Royal Northern College of Music (RNCM), 124 Oxford Road, Manchester, M13 9RD – Visit Now
RNCM reopens following an extensive refurb – book onto its opening programme and see its brand new, high-tech facilities.
Renovate a building properly and it can feel familiar, whilst also seeming like an entirely different space. Manchester’s Central Library is a great example as, we suspect, the Whitworth will be. The Royal Northern College of Music has, over the last ten months, quietly joined the queue: its 40 year-old concert hall has undergone a £7.1m redevelopment that includes a new balcony, lighting and raised floor. Designed by architect Ian Palmer and brought about by Styles & Wood, the project has seen 515 tons of rubble leave the building and 55 tons of steel arrive, all through one entrance.
Constructed in 1972, RNCM was an amalgamation of Sir Charles Hallé’s 19th-century Royal Manchester College of Music and the Northern School of music, a mere stripling in comparison (it was set up in 1920). Now, it is a modern concert hall with top-tech facilities – but the redesign goes beyond mere technology. “We wanted the audience to be fully immersed in the performance, as if suspended in an Escher painting,” says architect Ian Palmer. “What we have created is a spatial Rubik’s cube that will allow the college to expand its repertoire, confident of a venue that is beautiful, technically outstanding and, most significantly, maintains its unique acoustic qualities.”
The project has seen 515 tons of rubble leave the building and 55 tons of steel arrive
The venue is rolling out a diverse opening season of classical music and theatre – all in the run up to a grand, celebratory weekend in March next year. The redesign launched yesterday, with Shubert’s Winterreise song cycle performed by baritone Sir Thomas Allen and pianist Joseph Middleton. Later this month, the venue will host two Shakespeare-themed evenings; the first features Hector Berlioz’s King Lear Overture and Sergei Prokofiev’s Romeo and Juliet alongside his Piano Concerto No 3 in C major Op 26 (14 Nov, 7.30pm). For the second, soprano and world-renowned early music specialist Dame Emma Kirby performs examples of Shakespeare in song (22 Nov, 7.30pm)

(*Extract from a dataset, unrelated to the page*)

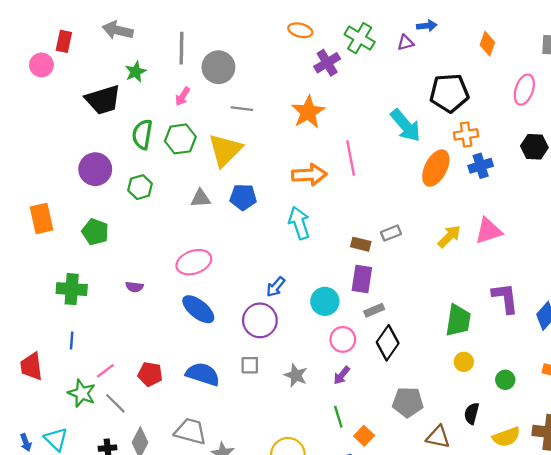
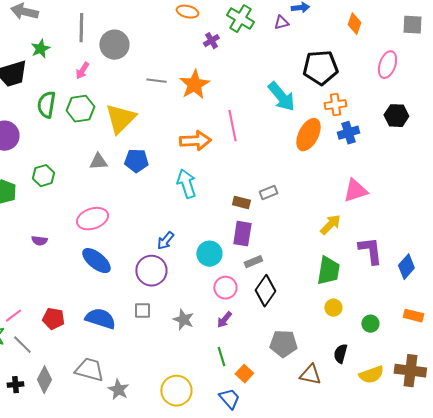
purple cross: (327, 63) -> (211, 41), size x0.7
gray line: (242, 109) -> (156, 81), moved
green hexagon: (140, 187) -> (43, 176), moved
yellow arrow: (449, 236) -> (330, 225), moved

There’s also traditional Irish song, in the form of a live performance by Cara Dillon of her new album A Thousand Hearts (15 Nov, 7.30pm). The King’s Singers in collaboration with RNCM’s Chamber Choir looks to be a particular highlight; the programme for the evening includes both madrigals by Thomas Morely and Thomas Weelkes, and a send up of the British monarchy with a dash of Irving Berlin for good measure (20 Nov, 7.30pm). On the opera side of things, Franz Léhar’s operetta The Merry Window has a longer run than most, perhaps due to the popularity it’s retained since its 1905 premiere in Vienna (3-13 Dec).
December also sees the return of the Northern Dance Orchestra, formed by the BBC in 1956, but which had its last performance 40 years ago: the RNCM Big Band will be playing some of their most-loved hits (10 Dec, 7.30pm). It’s a one-off revival of a band whose music has been silent for as long as the concert hall has been filled with sound – and is thus a fitting look back to a time when this revamped building was brand new.